Beautiful Ruins, by Jess Walter

Recommended to:

  • Anyone wanting an engaging – and not depressing – escape
  • Anyone wishing they were on the Italian coast
  • Those looking for some lovely imagery, depth and scenery in a story

Not recommended to:

  • Those currently or recently experiencing a romantic break up or loss of humour
  • Anyone confused or irritated by changes in chronology
  • Anyone who prefers their fiction to be strictly by Russian, dead and/or angst-driven authors
  • Those who prefer their books to weigh more than their chair.

Rated: PG 15+ (high level language [f-bombs present throughout], marriage breakdowns, family strife, Hollywood chaos)

What have you read lately that was fun, light and/or delicious?

About Kellie Purcill

lives way on the other side of the planet in her native Australia and gives thanks for the internet regularly. She loves books, her boys, panna cotta, collecting words, being a redhead and not putting things in order of importance when listing items. She credits writing as a major contributing factor to surviving her life with sanity mostly intact, though her (in)sanity level is subject to change without warning.

5 thoughts on “Mental Fairy Floss”

  1. Kelli, I loved Beautiful Ruins too! I heard Jess Walters in a lecture in Portland last month and he was as dazzling as his book–warm, gracious, hilarious. (I even got my photo with him–shameless, I know.) The only downfall of this book was, for me, the language.
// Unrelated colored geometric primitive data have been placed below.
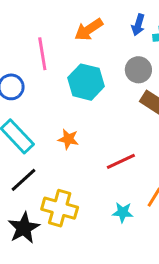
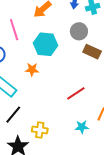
orange star: (68, 139) -> (32, 69), moved
yellow cross: (60, 208) -> (40, 130), size x0.7

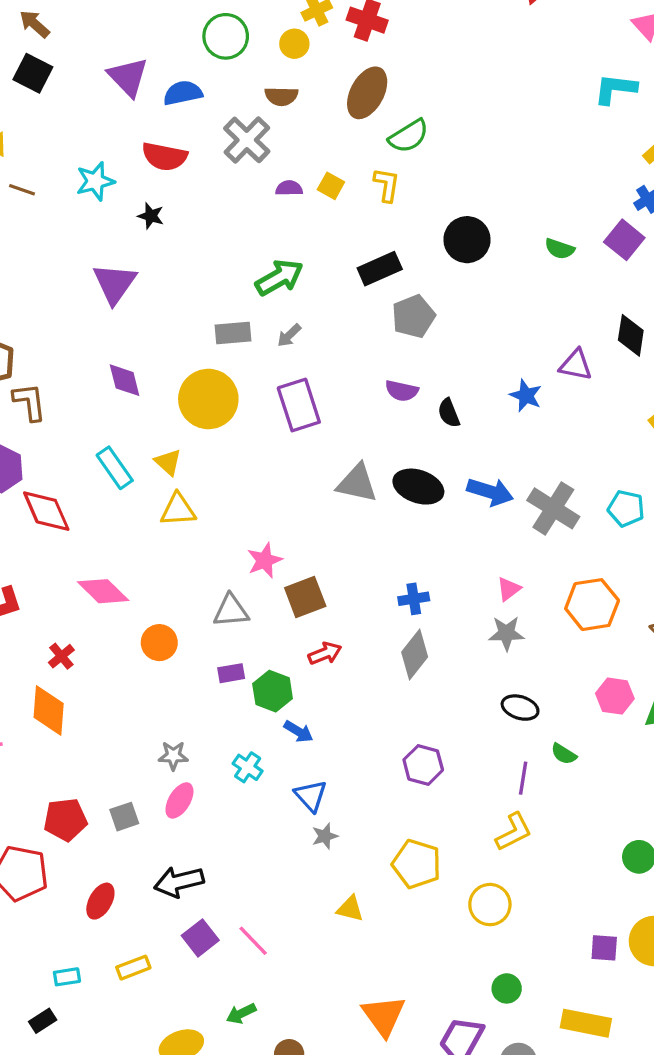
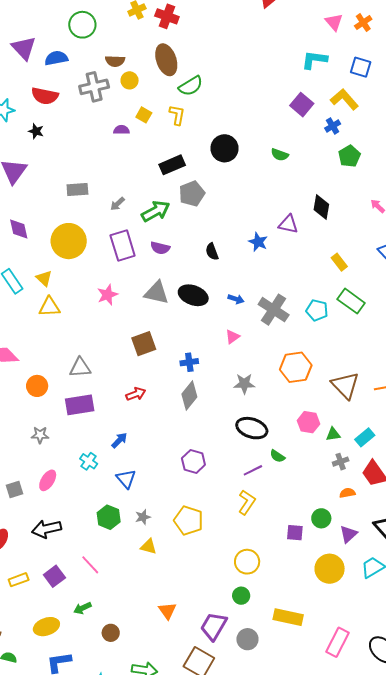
yellow circle: (294, 44) -> (130, 80), moved
brown ellipse: (367, 93) -> (166, 60), turned -48
gray cross: (247, 140) -> (94, 87), turned 32
purple semicircle: (289, 188) -> (121, 130), moved
purple square: (624, 240) -> (302, 105), moved
green arrow: (279, 278) -> (156, 211), moved
gray rectangle: (233, 333) -> (77, 190), moved
purple semicircle: (402, 391) -> (160, 248), moved
blue arrow: (490, 492) -> (236, 299), size x0.6
pink star: (265, 560) -> (107, 295), moved
pink triangle: (509, 589) -> (233, 337), moved
brown square: (305, 597) -> (144, 344), moved
purple rectangle: (231, 673) -> (80, 405), size x1.8
green hexagon: (273, 691) -> (109, 517), moved
black ellipse: (520, 708) -> (252, 428), size x1.4
blue arrow: (298, 732) -> (119, 440), turned -78
gray star: (173, 756) -> (40, 435), moved
purple line: (523, 778) -> (253, 470), turned 54
yellow L-shape: (514, 832) -> (247, 502), turned -30
gray star: (325, 836) -> (143, 517), moved
yellow circle: (490, 905) -> (247, 562), moved
purple square: (200, 938) -> (54, 576), moved
purple square: (604, 948) -> (295, 533), moved
orange triangle: (384, 1016) -> (167, 611), size x0.7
I am not a prude at all but I found the language to be more of a "hard R" rating–f- bombs galore, very crass sexual references, etc. Don't get me wrong, I loved the story, but found it hard to recommend to even my "heathen" friends. 🙂

    Was I overreacting? I'm asking sincerely, bc I'd love to tell more people to read it–it's perfect for summer. And thx for the review–the book was refreshing and original, such fun!

    Reply
  2. Jennifer, thank you, and you're absolutely right about the language – it was a drafting error and typo on my part (the post is now amended).

    I have to plead ignorance on the R-rating scale: I've just realised (after your comment) that what is rated R in the USA is normally given an M or MA rating here in Australia.
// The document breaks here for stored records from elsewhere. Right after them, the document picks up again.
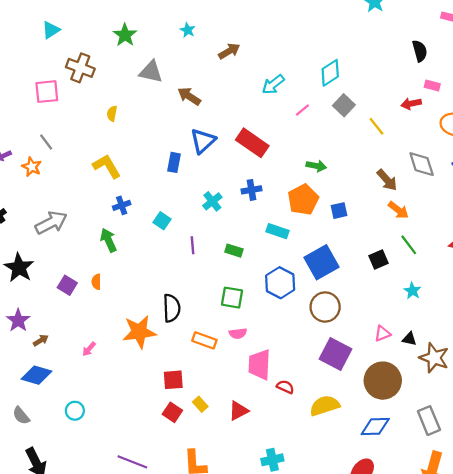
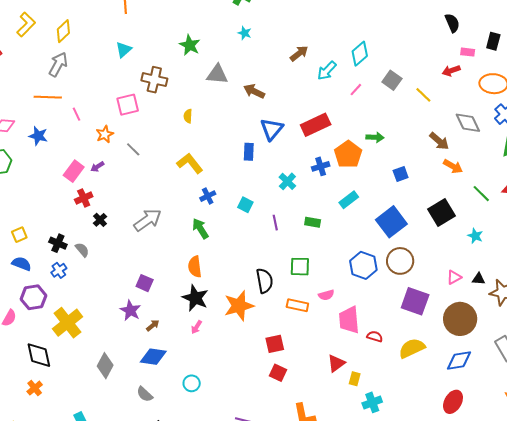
brown arrow: (229, 51) -> (299, 53), moved
cyan diamond: (330, 73) -> (360, 54), moved
red rectangle: (252, 143) -> (316, 125), turned -52
orange star: (32, 167) -> (105, 134), moved, turned 30
orange pentagon: (303, 200) -> (348, 154), moved
cyan rectangle: (278, 231) -> (349, 200), turned -48
green line: (409, 245) -> (481, 194), moved
black square: (379, 260) -> (442, 212), size x1.5
black star: (19, 268) -> (195, 298), moved
orange semicircle: (96, 282) -> (195, 267), size x1.5
blue hexagon: (280, 283) -> (363, 265), moved
purple square: (67, 285) -> (145, 283), moved
green square: (232, 298) -> (300, 267), moved
yellow rectangle: (200, 404) -> (355, 379), moved, turned 64

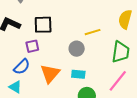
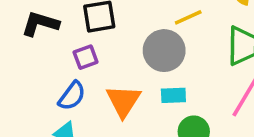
gray circle: (77, 49) -> (164, 51), size x1.5

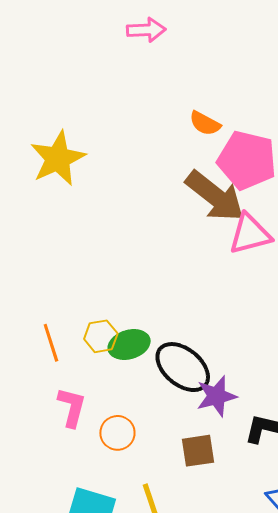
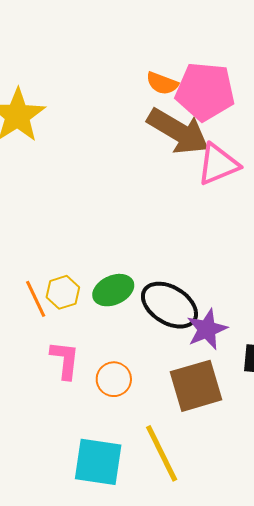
orange semicircle: (205, 123) -> (162, 83), moved
yellow hexagon: (101, 336) -> (63, 292), moved
brown square: (198, 451) -> (196, 386), size x1.5

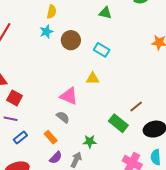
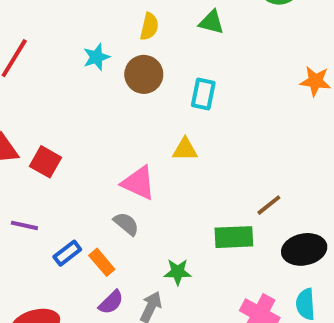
yellow semicircle: (52, 12) -> (149, 27), moved
cyan rectangle: (102, 50) -> (203, 94), turned 70
red square: (15, 98) -> (45, 162), moved
green rectangle: (118, 123) -> (234, 237), turned -42
blue rectangle: (20, 137) -> (67, 253), moved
    I'm glad to find another fan of Beautiful Ruins, and I'm glad at least one of us got to hear Jess in person (and a photo? I'm jealous!)

    Reply
  3. Wait, Jess is a man? Somehow I missed that point! I just loved Beautiful Ruins. I don't normally feel in the mood for fiction but sometimes it just feels so good to be sucked into a book. I read an entire book called A Hundrend Summers on the airplane last month and it was delicious.

    Reply
  4. Sounds interesting. I'm glad you're filling your brain with some fluff before it gets weighed down again. 🙂 Winter is good for that kind of thing.

    Reply
  5. Oh, I loved Beautiful Ruins. I didn't mind the language or anything one bit, because I am depraved and probably Hell-bound. It was gorgeous. I especially loved the interview at the end where he talked about writing it for ten million years. It gave me hope.
    I Just finished The Truth About the Harry Quebert Affair and, while it was in no way the beauty that Ruins was, it was a fun read, too. But also with the switching chronology.